Lt. Governor Brown Testifies on Behalf of Domestic Violence Bills
ANNAPOLIS, MD (February 19, 2009) – Lt. Governor Anthony G. Brown testified today before the House Judiciary Committee in continued support of the O’Malley-Brown Administration’s two domestic violence bills. Lt. Governor Brown testified last week before the Senate Judicial Proceedings Committee. The two bills, HB 296 and HB 302, allow judges greater flexibility to prohibit the possession of firearms by domestic abusers.
“Because of the increasing number of reported domestic violence cases in Maryland, because of the increasing number of domestic violence murders in our state, and because we believe that we have an obligation to make our state safer, the Governor and I have made these bills part of our priority legislation this year,” Lt. Governor Brown said.
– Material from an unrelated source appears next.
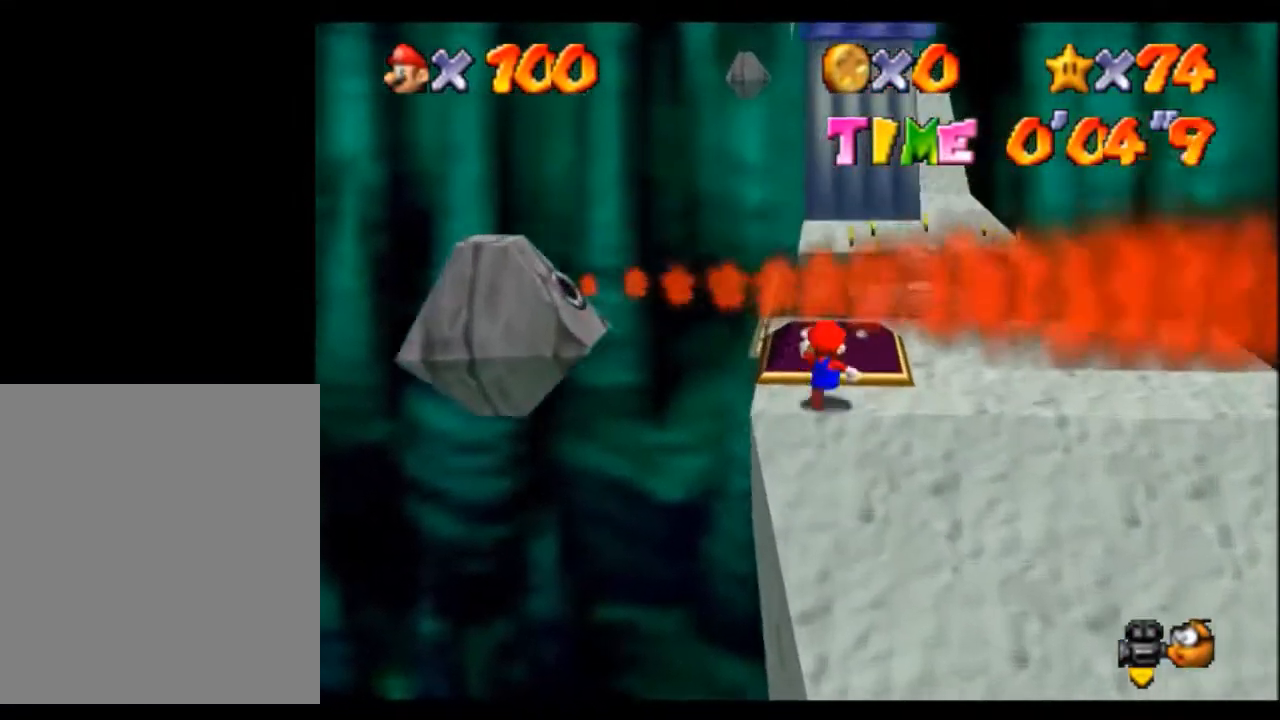
{"buttons": [], "left_stick": "down", "events": [[100, "left_stick", "down"], [367, "C_RIGHT", "down"], [501, "C_RIGHT", "up"]]}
HB 302 allows judges to order the respondent in a temporary protective order to surrender any firearms in his or her possession. Currently, the law allows judges to temporarily remove the respondent from the home, award custody of minor children to the petitioner and issue stay-away orders. Maryland’s temporary protective order law does not give judges authority or discretion to remove firearms, even when there is a specific threat of violence. HB 302 gives judges an option, which they currently do not have. HB 296 makes it mandatory for judges to order the respondent of a final protective order to surrender any firearms (handguns and long guns) in his or her possession.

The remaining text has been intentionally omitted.